= Halaman =
◆ ◆ ◆ ◆ ◆
Widget HTML #1

Uang, Nilai Lebih Dan Kenapa Jangan Jadi nJelimet

[Riba dan Sistem Perbankan | Benarkah bisa bebas dari riba?] Artikel ini membahas mengenai sebagian anggota masyarakat yang tidak menyukai sistem perbankan (riba). Di sini kita akan mengetahui bahwa hal itu bukanlah pertama kalinya. Suku Amish misal, juga melakukannya. Tapi ada perbedaan besar diantara keduanya. 

Uang, Nilai Lebih Dan Kenapa Jangan Jadi nJelimet

Berpikir terlalu njelimet hanya akan membuat hidup kita terasa berat, hingga akhirnya kita lupa bahwa hidup ini sebenarnya sangat indah.

Mengapa hidup ini indah? Karena pada dasarnya hidup ini sangat simpel, sesimpel burung yang tidur nyenyak dengan penuh kehangatan di dalam sangkar yang ia buat dari usahanya mengumpulkan helai-helai jerami. Sesimpel semut-semut yang menikmati cadangan makanan mereka ketika musim dingin tiba.

Alam telah mengajarkan kita bagaimana seharusnya menjalani hidup dengan sukacita. Bunga-bunga yang indah bersemi pada saatnya, ikan-ikan berkeriapan berenang dari satu sungai ke sungai yang lain atau hutan yang selalu hijau dan tak pernah berhenti memberikan segalanya pada penghuninya. Dengan pengajaran yang sangat bijaksana dari alam ditambah fakta bahwa manusia memiliki cipta, rasa dan karsa, harusnya tidak ada alasan untuk tidak bahagia.



Memang kita yang kini terdampar di jaman modern tidak lagi merasakan jambu, delima atau kersen  yang menyegarkan, manga yang manis atau kelapa yang nikmat dengan mudah dan gratis seperti kakek nenek kita memetik itu semua ketika berbaris berjalan waktu pulang sekolah. Juga air sungai yang jernih agar kita bisa mandi dan berenang bersama ikan-ikan, kayu yang tersedia secara cuma-cuma atau kelinci hutan untuk lauk makan malam. Dunia sudah berputar sedemikian rupa. Apa yang dahulu bisa didapatkan dengan mudah bahkan gratis, harus kita cari dengan lebih sulit dan tidak secara cuma-cuma.

Tidak ada yang menyangkal dunia dan segala isinya adalah milik Tuhan dan diciptakan olehNya dan hendaknya dikola untuk kebaikan bersama. Bahkan orang atheispun walau menolak premis ini, tetapi banyak yang juga percaya jika apapun itu, segala sumber daya alam di dunia hendaknya dikelola dengan bijak untuk kemasyahalatan manusia secara merata. Indah bukan?

Air memang gratis. Tetapi jika saya ingin air yang segar dan alami dari pengunungan Prigen yang katanya masih asri itu  untuk dibawa ke Surabaya, dikemas dengan rapi dalam botol, ya saya harus bayar. Mengapa? Karena mereka yang membantu saya menyediakan itu semua bahkan juga harus membayar. Demikian pula dengan ayam goreng yang kita makan yang sudah terjadi dengan menggoda di atas nasi putih pulen plus sambal tomat, atau baju-baju cantik yang terpampang di butik-butik. Semua itu berasal dari sumber daya alam dunia, milik Tuhan dan ciptaan Tuhan. Tetapi untuk bisa mengolahnya, para pekerja juga butuh makan, butuh air, butuh pakaian, dan butuh uang. Maka sudah sewajarnya kita mengganti proses berlelah mereka dengan uang.
◆ ◆ ◆ ◆ ◆
= Bagian Data =
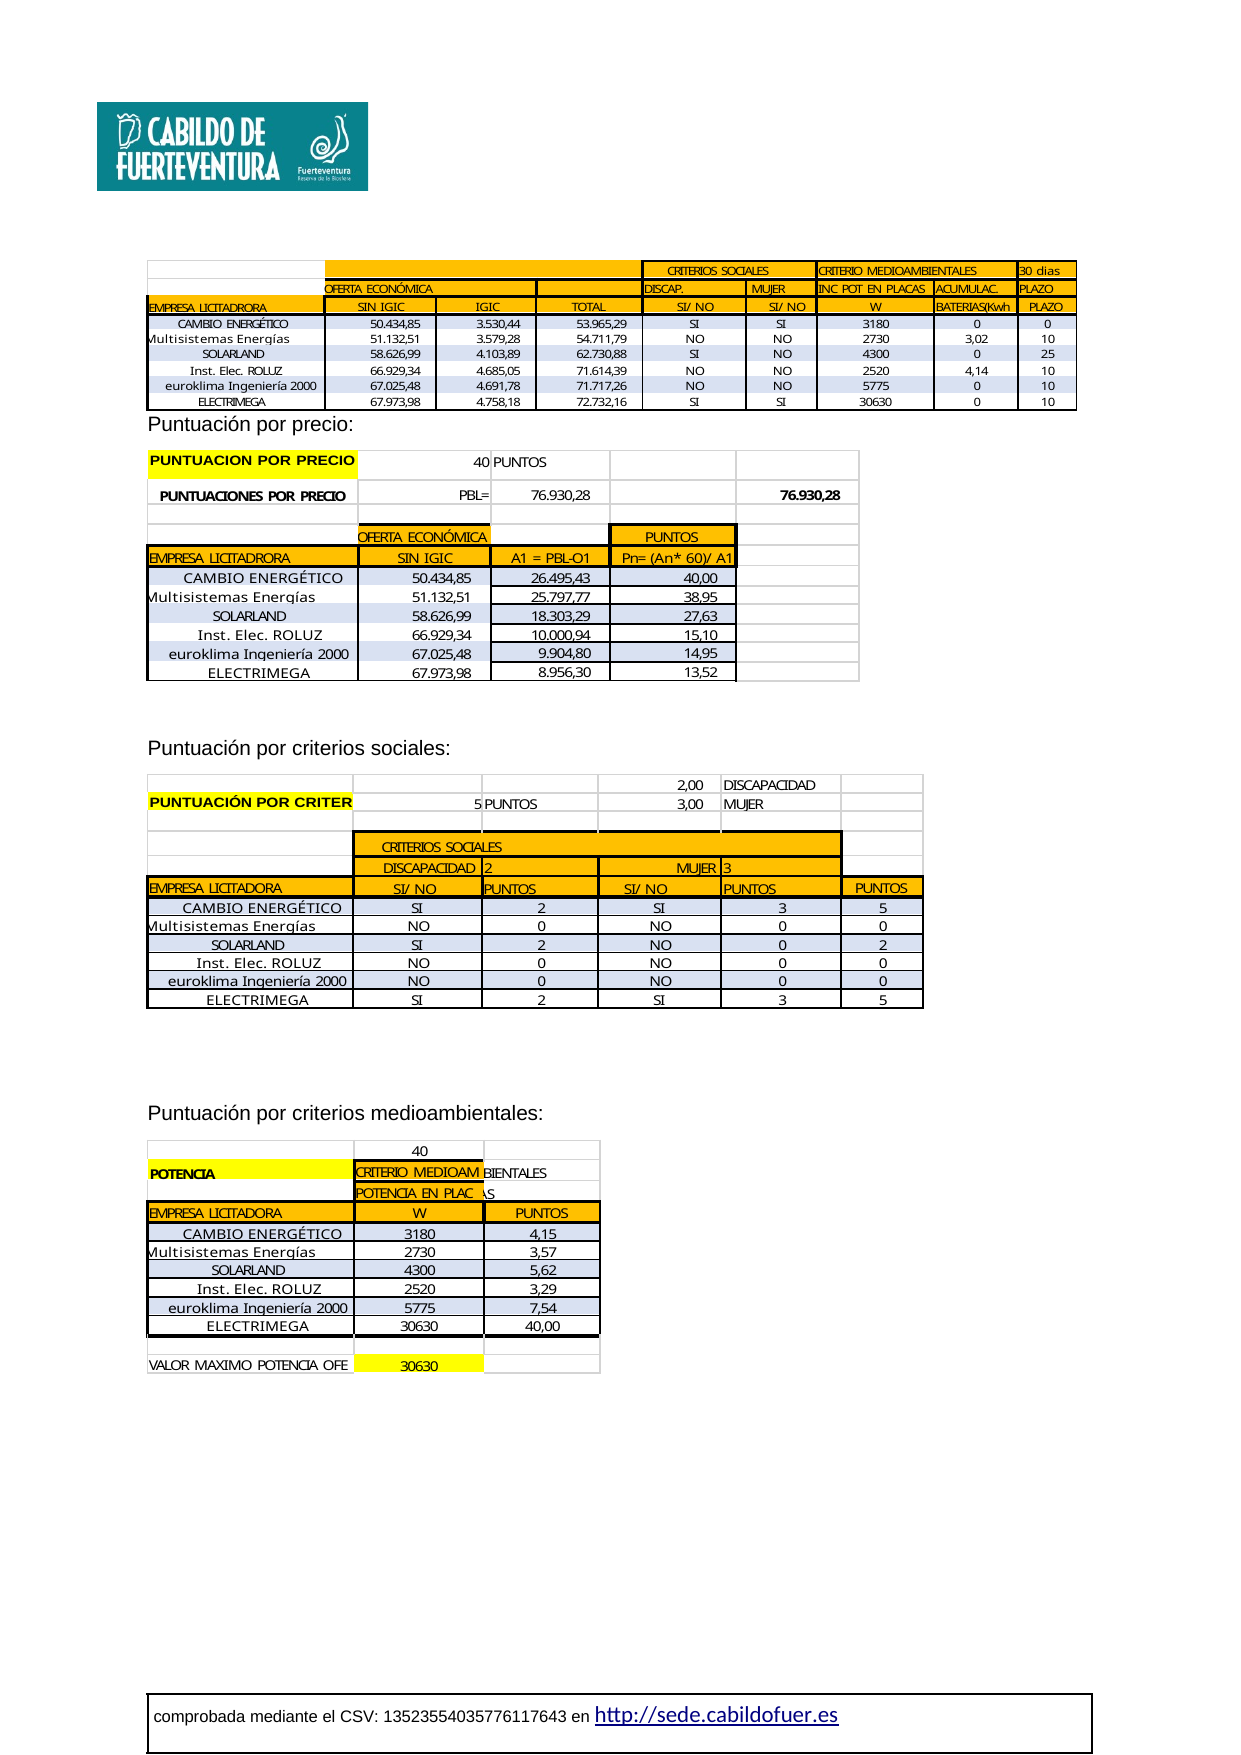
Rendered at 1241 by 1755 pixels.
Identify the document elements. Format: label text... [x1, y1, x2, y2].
◆ ◆ ◆ ◆ ◆
= Yang Ditanyakan =
**a.** Dalam artikel tentang uang, dari mana asal air segar yang ingin dibawa ke Surabaya?
**b.** Ringkaslah paragraf artikel tentang uang yang diawali "Memang kita yang kini terdampar" tanpa menghilangkan fakta pokoknya.
**c.** Menurut artikel tentang uang, mengapa kita perlu membayar air pegunungan yang sudah dikemas dalam botol, padahal air itu gratis?

= Jawaban Tugas =
**a.** Dari pegunungan Prigen.

**b.** Di zaman modern, kita tidak lagi bisa mendapatkan buah-buahan segar dengan mudah dan gratis seperti kakek nenek kita yang memetiknya sepulang sekolah. Hal yang sama berlaku untuk air sungai jernih tempat mandi dan berenang, kayu cuma-cuma, dan kelinci hutan untuk lauk. Dunia telah berubah, sehingga yang dulu mudah dan gratis kini harus dicari dengan lebih sulit dan tidak cuma-cuma.

**c.** Orang-orang yang membantu menyediakannya juga harus membayar. Para pekerja yang mengolah sumber daya alam juga butuh makan, air, pakaian, dan uang, sehingga sudah sewajarnya jerih payah mereka diganti dengan uang.